LRTは単なる交通手段ではない? 宇都宮が実証した「地価11%上昇」、経済効果810億円を生む「公共交通指向型開発」の正体
開業から2年で利用者1000万人を突破した宇都宮LRTは、渋滞解消と沿線地価11%上昇をもたらす「ネットワーク型コンパクトシティ」の中核。公共交通と都市開発を融合させた地方都市の新モデルとして全国の注目を集める。
宇都宮交通革命の全貌

宇都宮LRTが多くの利用者を獲得し「成功」と評価される理由は、新しい交通機関が導入されたからだけではない。LRTは宇都宮市が30年以上にわたり構想してきた「ネットワーク型コンパクトシティ」の中核を担う。好調な利用状況は、この緻密なまちづくり戦略の成果である。
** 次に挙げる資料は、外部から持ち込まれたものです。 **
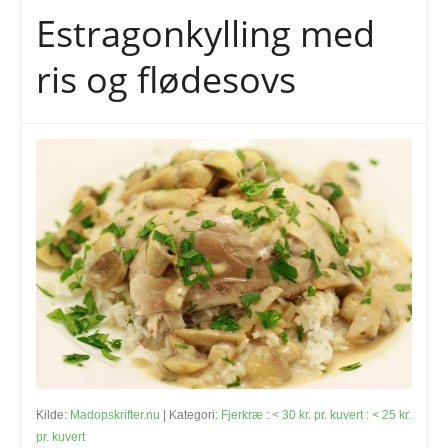
Estragonkylling med
ris og flødesovs
Kilde:
Madopskrifter.nu
| Kategori:
Fjerkræ
:
< 30 kr. pr. kuvert
:
< 25 kr.
pr. kuvert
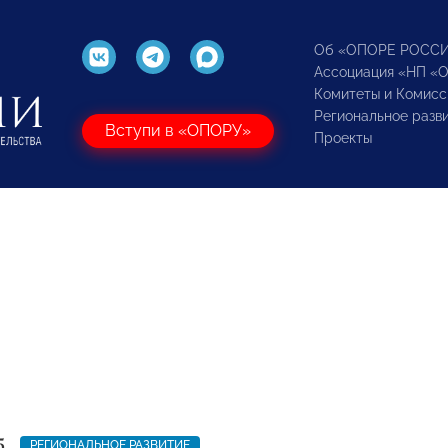
Об «ОПОРЕ РОСС
Ассоциация «НП «
Комитеты и Комисс
Региональное разв
Вступи в «ОПОРУ»
Проекты
5
РЕГИОНАЛЬНОЕ РАЗВИТИЕ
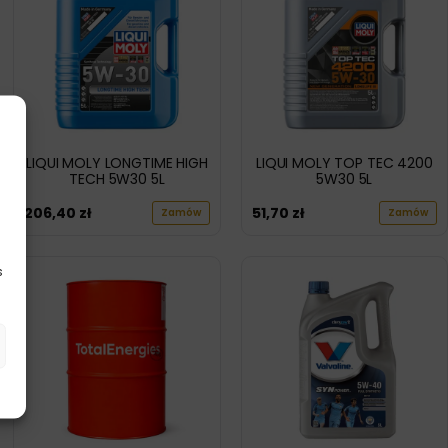
LIQUI MOLY LONGTIME HIGH
LIQUI MOLY TOP TEC 4200
TECH 5W30 5L
5W30 5L
206,40
zł
51,70
zł
Zamów
Zamów
s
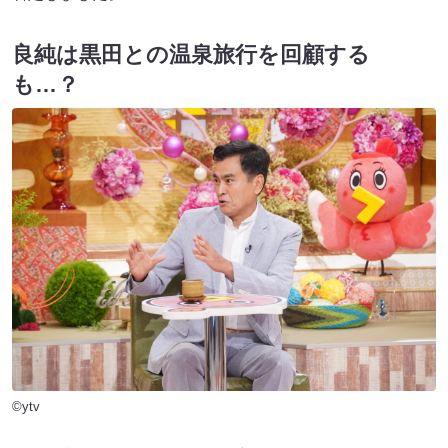
良純は黒田との温泉旅行を回顧する
も…？
©ytv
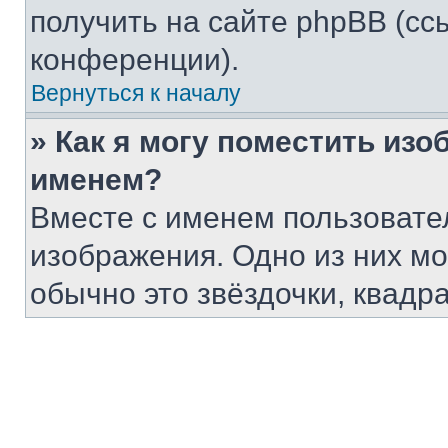
получить на сайте phpBB (сс
конференции).
Вернуться к началу
» Как я могу поместить из
именем?
Вместе с именем пользовател
изображения. Одно из них мо
обычно это звёздочки, квадр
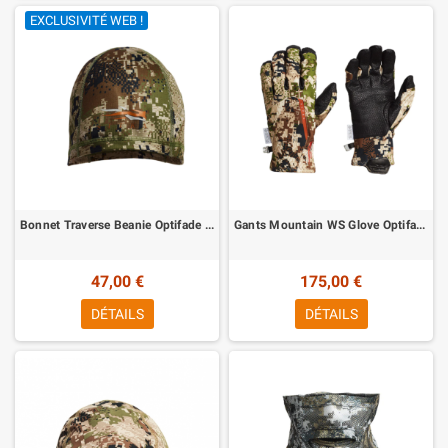
EXCLUSIVITÉ WEB !
Bonnet Traverse Beanie Optifade Subalpine Sitka
Gants Mountain WS Glove Optifade Subalpine Sitka
47,00 €
175,00 €
DÉTAILS
DÉTAILS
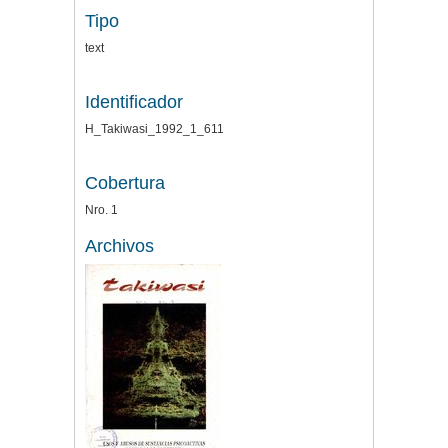
Tipo
text
Identificador
H_Takiwasi_1992_1_611
Cobertura
Nro. 1
Archivos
LRTが走るルートは、JR宇都宮駅から鬼怒川を越え、市東部の住宅地や清原工業団地までを結ぶ。以前から朝夕の交通渋滞が深刻な課題だった区間である。専用軌道を多用するLRTは渋滞の影響を受けず、定時性を確保している。この信頼性の高さが、自動車やバスからの利用者転換を促した。通勤・通学など時間に制約のある利用者にとって、価値は極めて大きい。
さらに市は、LRT開業に合わせて大規模なバス路線の再編も行った。LRTと重複する長距離バス路線を減らす一方、各停留場に接続する地域内のフィーダーバスを多数新設した。LRTを幹線、バスを支線とする効率的な公共交通ネットワークが整い、沿線外の住民も利用しやすくなった。